:: Work instructions ::
Only the lines of the data below from the one with "I kept my eyes" through the one with "That’s when I felt it." are wanted. Repeat them exactly.

:: Extracted records ::
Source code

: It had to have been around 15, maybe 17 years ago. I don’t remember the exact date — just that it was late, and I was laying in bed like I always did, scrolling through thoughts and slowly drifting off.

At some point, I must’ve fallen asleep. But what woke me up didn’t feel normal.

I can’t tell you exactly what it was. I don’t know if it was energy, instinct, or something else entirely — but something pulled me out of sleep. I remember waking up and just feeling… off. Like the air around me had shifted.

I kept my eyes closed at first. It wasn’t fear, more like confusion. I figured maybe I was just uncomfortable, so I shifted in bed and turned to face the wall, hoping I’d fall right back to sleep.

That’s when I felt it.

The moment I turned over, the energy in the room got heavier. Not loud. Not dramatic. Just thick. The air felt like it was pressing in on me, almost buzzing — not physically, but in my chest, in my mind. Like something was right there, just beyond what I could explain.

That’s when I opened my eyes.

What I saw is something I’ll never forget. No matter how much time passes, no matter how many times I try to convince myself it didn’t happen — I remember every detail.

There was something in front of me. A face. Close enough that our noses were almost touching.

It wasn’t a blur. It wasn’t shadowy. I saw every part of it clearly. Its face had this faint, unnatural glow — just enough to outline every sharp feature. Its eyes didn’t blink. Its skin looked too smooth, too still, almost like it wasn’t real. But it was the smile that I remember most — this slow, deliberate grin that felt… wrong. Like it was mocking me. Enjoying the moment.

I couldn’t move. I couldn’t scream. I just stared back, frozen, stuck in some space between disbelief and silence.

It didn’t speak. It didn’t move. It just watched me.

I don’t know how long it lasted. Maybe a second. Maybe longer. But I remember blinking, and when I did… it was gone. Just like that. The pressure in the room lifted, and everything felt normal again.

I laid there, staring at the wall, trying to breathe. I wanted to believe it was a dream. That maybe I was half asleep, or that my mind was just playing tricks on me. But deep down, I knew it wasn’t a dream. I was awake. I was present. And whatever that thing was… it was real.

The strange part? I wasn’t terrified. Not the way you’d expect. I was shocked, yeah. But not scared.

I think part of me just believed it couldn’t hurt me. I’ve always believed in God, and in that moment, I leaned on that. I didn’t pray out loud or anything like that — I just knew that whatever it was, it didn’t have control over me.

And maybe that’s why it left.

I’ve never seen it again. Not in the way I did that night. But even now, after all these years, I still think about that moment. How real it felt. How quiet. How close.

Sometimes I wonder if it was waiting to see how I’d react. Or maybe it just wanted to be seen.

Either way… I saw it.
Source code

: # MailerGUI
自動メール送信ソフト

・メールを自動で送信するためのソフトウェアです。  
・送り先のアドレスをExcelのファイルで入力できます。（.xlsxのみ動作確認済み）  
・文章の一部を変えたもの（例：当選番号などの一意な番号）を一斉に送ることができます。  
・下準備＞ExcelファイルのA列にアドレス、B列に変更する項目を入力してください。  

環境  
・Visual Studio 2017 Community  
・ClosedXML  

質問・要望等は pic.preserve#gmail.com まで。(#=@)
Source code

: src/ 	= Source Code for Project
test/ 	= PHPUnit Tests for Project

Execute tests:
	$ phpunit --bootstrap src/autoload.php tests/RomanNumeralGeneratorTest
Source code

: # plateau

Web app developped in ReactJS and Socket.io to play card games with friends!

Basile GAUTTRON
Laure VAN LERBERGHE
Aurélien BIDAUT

:: Solution to the problem ::
I kept my eyes closed at first. It wasn’t fear, more like confusion. I figured maybe I was just uncomfortable, so I shifted in bed and turned to face the wall, hoping I’d fall right back to sleep.

That’s when I felt it.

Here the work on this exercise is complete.